There is no allegation that Padilla was waterboarded. But his lawyers say he was subject to “a vicious program of interrogation.”
He was confined to an isolation cell for a 21-month regime of sleep and sensory deprivation. The cell had no mattress, blanket, sheet, or pillow. He was frequently shackled in painful stress positions and threatened with immediate execution unless he gave a full confession of his alleged involvement with Al-Qaeda, according of Padilla’s lawyers.
Padilla’s treatment by the Bush administration attracted international attention and raised fundamental issues about a president’s power to strip a US citizen of his or her constitutional rights by designating him an enemy combatant – even when that citizen was arrested on American soil.
That issue has not reached the US Supreme Court, in part because Padilla was moved backed into the criminal justice system on the eve of the high court considering whether to hear Padilla’s case.
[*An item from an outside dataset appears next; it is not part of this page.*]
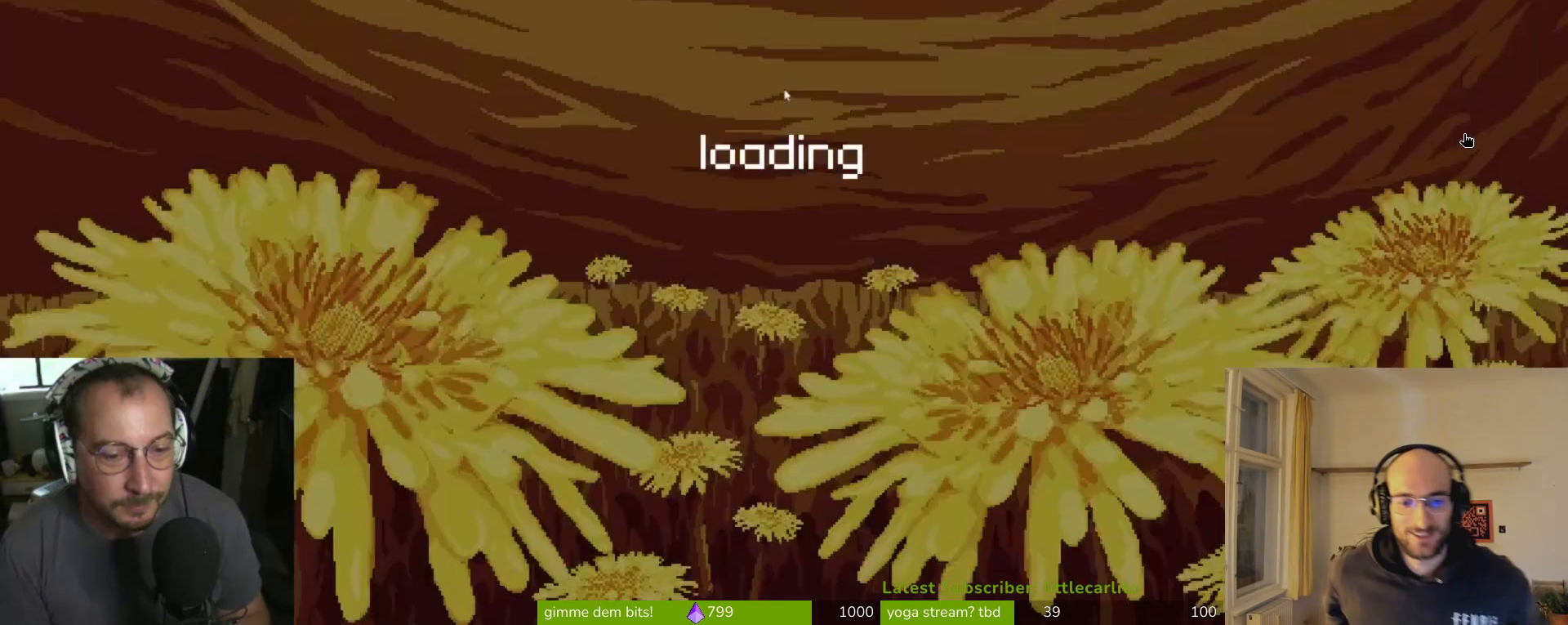
{"dt_ms": 500, "buttons": ["CIRCLE"], "left_stick": "down", "right_stick": "center", "events": [[467, "CIRCLE", "down"], [467, "left_stick", "down"]]}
The action mooted the constitutional issues raised by Padilla’s lawyers.
Padilla was later convicted in a Miami trial of conspiring to provide material support to Al-Qaeda, but the government offered no evidence at trial of what, if anything, Padilla did for the terror group. He is serving a 17-year prison sentence. His conviction is under appeal.
The civil lawsuit in South Carolina seeks to hold US officials accountable for Padilla’s treatment and the conditions of his confinement during the three and a half years he was held without charge at the brig.